Therefore, I would like to save my matrix to memory in blocks or maybe diagoals. That will result in fewer cachce misses and make my implementation faster again.
How do you do that? I tried searching the internet, but I could never find anything that would show me the way. Is it possible to tell c++ how to order that type in memory?
EDIT: As some of you seem confused about the nature of my question. I want to save a matrix (does not matter if I will make it a 2D array or any other way) in a custom way into the MEMORY. Normally, a 2D array will save row after row, I need to work with diagonals therefore caches will miss a lot on the huge matrices I will work at (possibly millions of rows and columns).
I believe you may have a mis-perception of (CPU) cache.
It's true that CPU caching is linear - that is, if you access an address in memory, it will bring into the cache some previous and some successive memory locations - which is like "guessing" that subsequent accesses will involve 1-dimensional-close elements. However, this is true on the micro-level. A CPU's cache is made up of a large number of small "lines" (64 Bytes on all cache levels in recent Intel CPUs). The locality is limited to the line; different cache lines can come from completely different places in memory.
Thus, if you "need two elements of the previous row and one element of the current row" of your matrix, then the cache should work very well for you: Some of the cache will hold elements of the previous row, and some will hold elements of the current row.

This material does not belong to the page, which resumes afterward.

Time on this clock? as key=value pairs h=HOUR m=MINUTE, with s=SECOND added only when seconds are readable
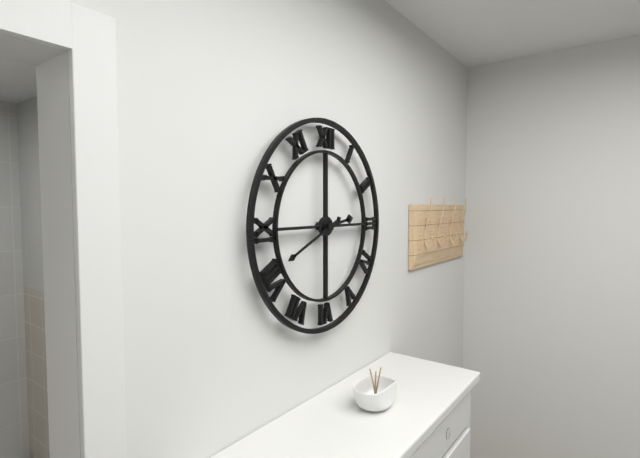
h=2 m=41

And when you advance to the next element, the cache overall will usually contain the matrix elements you need to access. Just make sure your order of iteration agrees with the order of progression within the cache line.
Also, in some cases you could be faced with a situation where different threads are thrashing the same cache lines due to the mapping from main memory into the cache. Without getting into details, that is something you need to think about (but again, has nothing to do with 2D vs 1D data).
Edit: As geza notes, if your matrix' lines are long, you will still be reading each memory location twice with the straightforward approach: Once as the current-line, then again as the previous-line, since each value will be evicted from the cache before it's used as a previous-line value. If you want to avoid this, you can iterate over tiles of your matrix, whose size (length x width x sizeof(element)) fits into the L1 cache (along with whatever else needs to be there). You can also consider storing your data in tiles, but I don't think that would be too useful.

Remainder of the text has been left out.